→ **Assignment**: Write the records out exactly as they read, but not the pictures.

Start of Records for processing

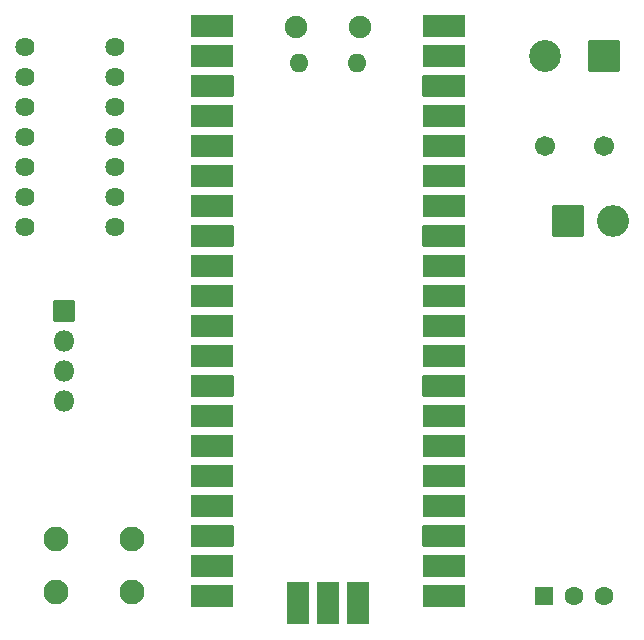
<source format=gts>
G04 #@! TF.GenerationSoftware,KiCad,Pcbnew,(6.0.6)*
G04 #@! TF.CreationDate,2022-11-08T17:25:53-05:00*
G04 #@! TF.ProjectId,pov_display,706f765f-6469-4737-906c-61792e6b6963,v01*
G04 #@! TF.SameCoordinates,Original*
G04 #@! TF.FileFunction,Soldermask,Top*
G04 #@! TF.FilePolarity,Negative*
%FSLAX46Y46*%
G04 Gerber Fmt 4.6, Leading zero omitted, Abs format (unit mm)*
G04 Created by KiCad (PCBNEW (6.0.6)) date 2022-11-08 17:25:53*
%MOMM*%
%LPD*%
G01*
G04 APERTURE LIST*
G04 Aperture macros list*
%AMRoundRect*
0 Rectangle with rounded corners*
0 $1 Rounding radius*
0 $2 $3 $4 $5 $6 $7 $8 $9 X,Y pos of 4 corners*
0 Add a 4 corners polygon primitive as box body*
4,1,4,$2,$3,$4,$5,$6,$7,$8,$9,$2,$3,0*
0 Add four circle primitives for the rounded corners*
1,1,$1+$1,$2,$3*
1,1,$1+$1,$4,$5*
1,1,$1+$1,$6,$7*
1,1,$1+$1,$8,$9*
0 Add four rect primitives between the rounded corners*
20,1,$1+$1,$2,$3,$4,$5,0*
20,1,$1+$1,$4,$5,$6,$7,0*
20,1,$1+$1,$6,$7,$8,$9,0*
20,1,$1+$1,$8,$9,$2,$3,0*%
G04 Aperture macros list end*
%ADD10C,1.625600*%
%ADD11C,2.101600*%
%ADD12RoundRect,0.050800X-1.300000X-1.300000X1.300000X-1.300000X1.300000X1.300000X-1.300000X1.300000X0*%
%ADD13O,2.701600X2.701600*%
%ADD14RoundRect,0.050800X1.300000X1.300000X-1.300000X1.300000X-1.300000X-1.300000X1.300000X-1.300000X0*%
%ADD15C,2.701600*%
%ADD16RoundRect,0.050800X-0.750000X-0.750000X0.750000X-0.750000X0.750000X0.750000X-0.750000X0.750000X0*%
%ADD17C,1.601600*%
%ADD18C,1.701600*%
%ADD19O,1.601600X1.601600*%
%ADD20O,1.901600X1.901600*%
%ADD21O,1.801600X1.801600*%
%ADD22RoundRect,0.050800X-1.750000X-0.850000X1.750000X-0.850000X1.750000X0.850000X-1.750000X0.850000X0*%
%ADD23RoundRect,0.050800X-0.850000X-0.850000X0.850000X-0.850000X0.850000X0.850000X-0.850000X0.850000X0*%
%ADD24RoundRect,0.050800X0.850000X-1.750000X0.850000X1.750000X-0.850000X1.750000X-0.850000X-1.750000X0*%
G04 APERTURE END LIST*
D10*
X72282500Y-117455500D03*
X72282500Y-114915500D03*
X72282500Y-112375500D03*
X72282500Y-109835500D03*
X72282500Y-107295500D03*
X72282500Y-104755500D03*
X72282500Y-102215500D03*
X64662500Y-102215500D03*
X64662500Y-104755500D03*
X64662500Y-107295500D03*
X64662500Y-109835500D03*
X64662500Y-112375500D03*
X64662500Y-114915500D03*
X64662500Y-117455500D03*
D11*
X73754500Y-143907500D03*
X67254500Y-143907500D03*
X73754500Y-148407500D03*
X67254500Y-148407500D03*
D12*
X110636500Y-116947500D03*
D13*
X114446500Y-116947500D03*
D14*
X113684500Y-102977500D03*
D15*
X108684500Y-102977500D03*
D16*
X108604500Y-148697500D03*
D17*
X111144500Y-148697500D03*
X113684500Y-148697500D03*
D18*
X113684500Y-110597500D03*
X108684500Y-110597500D03*
D19*
X92741500Y-103597500D03*
D20*
X87591500Y-100567500D03*
X93041500Y-100567500D03*
D19*
X87891500Y-103597500D03*
D21*
X81426500Y-100437500D03*
D22*
X80526500Y-100437500D03*
X80526500Y-102977500D03*
D21*
X81426500Y-102977500D03*
D22*
X80526500Y-105517500D03*
D23*
X81426500Y-105517500D03*
D22*
X80526500Y-108057500D03*
D21*
X81426500Y-108057500D03*
D22*
X80526500Y-110597500D03*
D21*
X81426500Y-110597500D03*
X81426500Y-113137500D03*
D22*
X80526500Y-113137500D03*
X80526500Y-115677500D03*
D21*
X81426500Y-115677500D03*
D22*
X80526500Y-118217500D03*
D23*
X81426500Y-118217500D03*
D21*
X81426500Y-120757500D03*
D22*
X80526500Y-120757500D03*
X80526500Y-123297500D03*
D21*
X81426500Y-123297500D03*
X81426500Y-125837500D03*
D22*
X80526500Y-125837500D03*
D21*
X81426500Y-128377500D03*
D22*
X80526500Y-128377500D03*
X80526500Y-130917500D03*
D23*
X81426500Y-130917500D03*
D21*
X81426500Y-133457500D03*
D22*
X80526500Y-133457500D03*
X80526500Y-135997500D03*
D21*
X81426500Y-135997500D03*
D22*
X80526500Y-138537500D03*
D21*
X81426500Y-138537500D03*
D22*
X80526500Y-141077500D03*
D21*
X81426500Y-141077500D03*
D23*
X81426500Y-143617500D03*
D22*
X80526500Y-143617500D03*
D21*
X81426500Y-146157500D03*
D22*
X80526500Y-146157500D03*
D21*
X81426500Y-148697500D03*
D22*
X80526500Y-148697500D03*
X100106500Y-148697500D03*
D21*
X99206500Y-148697500D03*
D22*
X100106500Y-146157500D03*
D21*
X99206500Y-146157500D03*
D23*
X99206500Y-143617500D03*
D22*
X100106500Y-143617500D03*
D21*
X99206500Y-141077500D03*
D22*
X100106500Y-141077500D03*
X100106500Y-138537500D03*
D21*
X99206500Y-138537500D03*
D22*
X100106500Y-135997500D03*
D21*
X99206500Y-135997500D03*
D22*
X100106500Y-133457500D03*
D21*
X99206500Y-133457500D03*
D23*
X99206500Y-130917500D03*
D22*
X100106500Y-130917500D03*
X100106500Y-128377500D03*
D21*
X99206500Y-128377500D03*
D22*
X100106500Y-125837500D03*
D21*
X99206500Y-125837500D03*
X99206500Y-123297500D03*
D22*
X100106500Y-123297500D03*
D21*
X99206500Y-120757500D03*
D22*
X100106500Y-120757500D03*
X100106500Y-118217500D03*
D23*
X99206500Y-118217500D03*
D22*
X100106500Y-115677500D03*
D21*
X99206500Y-115677500D03*
D22*
X100106500Y-113137500D03*
D21*
X99206500Y-113137500D03*
X99206500Y-110597500D03*
D22*
X100106500Y-110597500D03*
D21*
X99206500Y-108057500D03*
D22*
X100106500Y-108057500D03*
D23*
X99206500Y-105517500D03*
D22*
X100106500Y-105517500D03*
D21*
X99206500Y-102977500D03*
D22*
X100106500Y-102977500D03*
D21*
X99206500Y-100437500D03*
D22*
X100106500Y-100437500D03*
D21*
X87776500Y-148467500D03*
D24*
X87776500Y-149367500D03*
D23*
X90316500Y-148467500D03*
D24*
X90316500Y-149367500D03*
X92856500Y-149367500D03*
D21*
X92856500Y-148467500D03*
D23*
X67964500Y-124577500D03*
D21*
X67964500Y-127117500D03*
X67964500Y-129657500D03*
X67964500Y-132197500D03*
M02*

</source>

End of Records for processing

→ **Exercise solution**:
<source format=gts>
G04 #@! TF.GenerationSoftware,KiCad,Pcbnew,(6.0.6)*
G04 #@! TF.CreationDate,2022-11-08T17:25:53-05:00*
G04 #@! TF.ProjectId,pov_display,706f765f-6469-4737-906c-61792e6b6963,v01*
G04 #@! TF.SameCoordinates,Original*
G04 #@! TF.FileFunction,Soldermask,Top*
G04 #@! TF.FilePolarity,Negative*
%FSLAX46Y46*%
G04 Gerber Fmt 4.6, Leading zero omitted, Abs format (unit mm)*
G04 Created by KiCad (PCBNEW (6.0.6)) date 2022-11-08 17:25:53*
%MOMM*%
%LPD*%
G01*
G04 APERTURE LIST*
G04 Aperture macros list*
%AMRoundRect*
0 Rectangle with rounded corners*
0 $1 Rounding radius*
0 $2 $3 $4 $5 $6 $7 $8 $9 X,Y pos of 4 corners*
0 Add a 4 corners polygon primitive as box body*
4,1,4,$2,$3,$4,$5,$6,$7,$8,$9,$2,$3,0*
0 Add four circle primitives for the rounded corners*
1,1,$1+$1,$2,$3*
1,1,$1+$1,$4,$5*
1,1,$1+$1,$6,$7*
1,1,$1+$1,$8,$9*
0 Add four rect primitives between the rounded corners*
20,1,$1+$1,$2,$3,$4,$5,0*
20,1,$1+$1,$4,$5,$6,$7,0*
20,1,$1+$1,$6,$7,$8,$9,0*
20,1,$1+$1,$8,$9,$2,$3,0*%
G04 Aperture macros list end*
%ADD10C,1.625600*%
%ADD11C,2.101600*%
%ADD12RoundRect,0.050800X-1.300000X-1.300000X1.300000X-1.300000X1.300000X1.300000X-1.300000X1.300000X0*%
%ADD13O,2.701600X2.701600*%
%ADD14RoundRect,0.050800X1.300000X1.300000X-1.300000X1.300000X-1.300000X-1.300000X1.300000X-1.300000X0*%
%ADD15C,2.701600*%
%ADD16RoundRect,0.050800X-0.750000X-0.750000X0.750000X-0.750000X0.750000X0.750000X-0.750000X0.750000X0*%
%ADD17C,1.601600*%
%ADD18C,1.701600*%
%ADD19O,1.601600X1.601600*%
%ADD20O,1.901600X1.901600*%
%ADD21O,1.801600X1.801600*%
%ADD22RoundRect,0.050800X-1.750000X-0.850000X1.750000X-0.850000X1.750000X0.850000X-1.750000X0.850000X0*%
%ADD23RoundRect,0.050800X-0.850000X-0.850000X0.850000X-0.850000X0.850000X0.850000X-0.850000X0.850000X0*%
%ADD24RoundRect,0.050800X0.850000X-1.750000X0.850000X1.750000X-0.850000X1.750000X-0.850000X-1.750000X0*%
G04 APERTURE END LIST*
D10*
X72282500Y-117455500D03*
X72282500Y-114915500D03*
X72282500Y-112375500D03*
X72282500Y-109835500D03*
X72282500Y-107295500D03*
X72282500Y-104755500D03*
X72282500Y-102215500D03*
X64662500Y-102215500D03*
X64662500Y-104755500D03*
X64662500Y-107295500D03*
X64662500Y-109835500D03*
X64662500Y-112375500D03*
X64662500Y-114915500D03*
X64662500Y-117455500D03*
D11*
X73754500Y-143907500D03*
X67254500Y-143907500D03*
X73754500Y-148407500D03*
X67254500Y-148407500D03*
D12*
X110636500Y-116947500D03*
D13*
X114446500Y-116947500D03*
D14*
X113684500Y-102977500D03*
D15*
X108684500Y-102977500D03*
D16*
X108604500Y-148697500D03*
D17*
X111144500Y-148697500D03*
X113684500Y-148697500D03*
D18*
X113684500Y-110597500D03*
X108684500Y-110597500D03*
D19*
X92741500Y-103597500D03*
D20*
X87591500Y-100567500D03*
X93041500Y-100567500D03*
D19*
X87891500Y-103597500D03*
D21*
X81426500Y-100437500D03*
D22*
X80526500Y-100437500D03*
X80526500Y-102977500D03*
D21*
X81426500Y-102977500D03*
D22*
X80526500Y-105517500D03*
D23*
X81426500Y-105517500D03*
D22*
X80526500Y-108057500D03*
D21*
X81426500Y-108057500D03*
D22*
X80526500Y-110597500D03*
D21*
X81426500Y-110597500D03*
X81426500Y-113137500D03*
D22*
X80526500Y-113137500D03*
X80526500Y-115677500D03*
D21*
X81426500Y-115677500D03*
D22*
X80526500Y-118217500D03*
D23*
X81426500Y-118217500D03*
D21*
X81426500Y-120757500D03*
D22*
X80526500Y-120757500D03*
X80526500Y-123297500D03*
D21*
X81426500Y-123297500D03*
X81426500Y-125837500D03*
D22*
X80526500Y-125837500D03*
D21*
X81426500Y-128377500D03*
D22*
X80526500Y-128377500D03*
X80526500Y-130917500D03*
D23*
X81426500Y-130917500D03*
D21*
X81426500Y-133457500D03*
D22*
X80526500Y-133457500D03*
X80526500Y-135997500D03*
D21*
X81426500Y-135997500D03*
D22*
X80526500Y-138537500D03*
D21*
X81426500Y-138537500D03*
D22*
X80526500Y-141077500D03*
D21*
X81426500Y-141077500D03*
D23*
X81426500Y-143617500D03*
D22*
X80526500Y-143617500D03*
D21*
X81426500Y-146157500D03*
D22*
X80526500Y-146157500D03*
D21*
X81426500Y-148697500D03*
D22*
X80526500Y-148697500D03*
X100106500Y-148697500D03*
D21*
X99206500Y-148697500D03*
D22*
X100106500Y-146157500D03*
D21*
X99206500Y-146157500D03*
D23*
X99206500Y-143617500D03*
D22*
X100106500Y-143617500D03*
D21*
X99206500Y-141077500D03*
D22*
X100106500Y-141077500D03*
X100106500Y-138537500D03*
D21*
X99206500Y-138537500D03*
D22*
X100106500Y-135997500D03*
D21*
X99206500Y-135997500D03*
D22*
X100106500Y-133457500D03*
D21*
X99206500Y-133457500D03*
D23*
X99206500Y-130917500D03*
D22*
X100106500Y-130917500D03*
X100106500Y-128377500D03*
D21*
X99206500Y-128377500D03*
D22*
X100106500Y-125837500D03*
D21*
X99206500Y-125837500D03*
X99206500Y-123297500D03*
D22*
X100106500Y-123297500D03*
D21*
X99206500Y-120757500D03*
D22*
X100106500Y-120757500D03*
X100106500Y-118217500D03*
D23*
X99206500Y-118217500D03*
D22*
X100106500Y-115677500D03*
D21*
X99206500Y-115677500D03*
D22*
X100106500Y-113137500D03*
D21*
X99206500Y-113137500D03*
X99206500Y-110597500D03*
D22*
X100106500Y-110597500D03*
D21*
X99206500Y-108057500D03*
D22*
X100106500Y-108057500D03*
D23*
X99206500Y-105517500D03*
D22*
X100106500Y-105517500D03*
D21*
X99206500Y-102977500D03*
D22*
X100106500Y-102977500D03*
D21*
X99206500Y-100437500D03*
D22*
X100106500Y-100437500D03*
D21*
X87776500Y-148467500D03*
D24*
X87776500Y-149367500D03*
D23*
X90316500Y-148467500D03*
D24*
X90316500Y-149367500D03*
X92856500Y-149367500D03*
D21*
X92856500Y-148467500D03*
D23*
X67964500Y-124577500D03*
D21*
X67964500Y-127117500D03*
X67964500Y-129657500D03*
X67964500Y-132197500D03*
M02*

</source>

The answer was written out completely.